AI-Assisted Documentation: Streamline Your Workflow

AI-Assisted Documentation: Streamline Your Workflow

• By Rich Martinez

​One of the hardest parts of software development isn't writing the code—it's remembering to document it.

We've all been there: you finish a 4-hour coding sprint, the feature works perfectly, and you just want to close the laptop. The last thing you want to do is update the `CHANGELOG.md` or write a wiki entry.

But what if your AI assistant could do that for you?

The "Agentic" Workflow

I recently set up a system in my Astro project where I can simply tell my AI agent: /wrap.

It doesn't just "write some text." It follows a strict, repeatable process defined in a workflow file.

How It Works


I created a file at `.agent/workflows/wrap.md`. This isn't code; it's a set of instructions for the AI. Think of it as "Standard Operating Procedures" for my digital intern.

Here is the actual workflow file I use:

Documentation Update Workflow

1. Analyze Changes: Look at git diffs to see what we built.
2. Update Changelog: Bump the version and log changes in `docs/CHANGELOG.md`.
3. Sync Docs: Update any relevant guides in `docs/guides/`.
4. Draft Blog Post: Write a new post in `docs/blog-drafts/` about what we learned.

Why This Changes Everything

1. Consistency
The AI never forgets the format. It never forgets to add the date. It follows the [Keep a Changelog](https://keepachangelog.com/en/1.0.0/) standard every single time.

2. Immediate Reflection
By forcing the creation of a blog draft immediately after coding, I capture the fresh context. I might edit it later, but the raw technical details—the "why" and the "how"—are captured while they are still fresh in my mind (and the AI's context window).

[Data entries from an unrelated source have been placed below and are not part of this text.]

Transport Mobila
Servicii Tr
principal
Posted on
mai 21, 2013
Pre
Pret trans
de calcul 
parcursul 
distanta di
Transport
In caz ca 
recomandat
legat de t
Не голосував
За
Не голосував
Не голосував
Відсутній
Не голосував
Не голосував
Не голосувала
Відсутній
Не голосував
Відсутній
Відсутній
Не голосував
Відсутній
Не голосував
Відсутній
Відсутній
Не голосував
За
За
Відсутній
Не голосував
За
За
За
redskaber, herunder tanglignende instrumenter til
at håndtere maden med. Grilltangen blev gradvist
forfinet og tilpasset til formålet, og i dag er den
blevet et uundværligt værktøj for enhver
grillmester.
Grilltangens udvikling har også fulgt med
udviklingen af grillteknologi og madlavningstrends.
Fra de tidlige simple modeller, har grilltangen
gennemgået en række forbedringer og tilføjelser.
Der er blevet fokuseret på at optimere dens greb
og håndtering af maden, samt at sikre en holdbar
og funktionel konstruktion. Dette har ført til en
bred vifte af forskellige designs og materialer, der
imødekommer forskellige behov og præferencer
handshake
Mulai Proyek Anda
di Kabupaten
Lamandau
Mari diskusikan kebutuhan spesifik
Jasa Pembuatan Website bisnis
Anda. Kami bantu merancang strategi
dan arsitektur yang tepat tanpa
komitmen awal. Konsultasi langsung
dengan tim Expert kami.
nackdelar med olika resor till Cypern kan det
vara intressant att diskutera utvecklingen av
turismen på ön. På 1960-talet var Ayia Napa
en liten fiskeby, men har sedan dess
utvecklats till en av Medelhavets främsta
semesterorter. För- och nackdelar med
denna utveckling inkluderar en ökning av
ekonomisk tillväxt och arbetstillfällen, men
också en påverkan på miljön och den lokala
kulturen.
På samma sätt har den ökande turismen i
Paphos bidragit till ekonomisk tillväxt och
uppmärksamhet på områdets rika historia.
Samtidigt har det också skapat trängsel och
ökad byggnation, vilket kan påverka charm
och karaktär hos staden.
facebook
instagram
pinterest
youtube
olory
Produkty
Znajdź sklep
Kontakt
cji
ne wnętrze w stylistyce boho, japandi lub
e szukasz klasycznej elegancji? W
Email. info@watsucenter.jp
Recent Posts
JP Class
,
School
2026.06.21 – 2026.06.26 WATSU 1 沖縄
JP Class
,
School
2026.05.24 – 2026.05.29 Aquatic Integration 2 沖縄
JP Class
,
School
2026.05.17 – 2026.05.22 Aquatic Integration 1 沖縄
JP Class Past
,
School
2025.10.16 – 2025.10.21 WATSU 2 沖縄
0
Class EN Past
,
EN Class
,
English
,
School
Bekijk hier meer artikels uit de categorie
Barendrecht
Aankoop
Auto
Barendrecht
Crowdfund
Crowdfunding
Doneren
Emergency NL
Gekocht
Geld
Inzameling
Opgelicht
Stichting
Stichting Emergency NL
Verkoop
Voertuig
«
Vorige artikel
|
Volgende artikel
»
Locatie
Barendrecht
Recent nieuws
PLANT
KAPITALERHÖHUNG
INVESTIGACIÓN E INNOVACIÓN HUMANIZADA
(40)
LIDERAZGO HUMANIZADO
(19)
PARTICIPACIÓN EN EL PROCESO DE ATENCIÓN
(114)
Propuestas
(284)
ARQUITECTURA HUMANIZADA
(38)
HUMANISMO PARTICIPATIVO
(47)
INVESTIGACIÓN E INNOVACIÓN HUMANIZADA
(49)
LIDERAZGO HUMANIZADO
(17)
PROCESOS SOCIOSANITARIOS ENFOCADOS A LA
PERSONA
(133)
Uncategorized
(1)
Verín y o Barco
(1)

3. "Zero-Touch" Documentation
Just like my "Zero-Touch" publishing workflow for this blog, this is "Zero-Touch" documentation. I focus on the creative problem solving, and the agent handles the administrative cleanup.

The AI Angle

The key to making this work is Context.

When I ask the agent to run this workflow, it already knows everything we just discussed. It knows why we refactored that component or why we added that environment variable. It can write a better changelog entry than I can because it has perfect recall of the session.

If you're building with AI, don't just use it to write code. Use it to maintain the legacy of that code.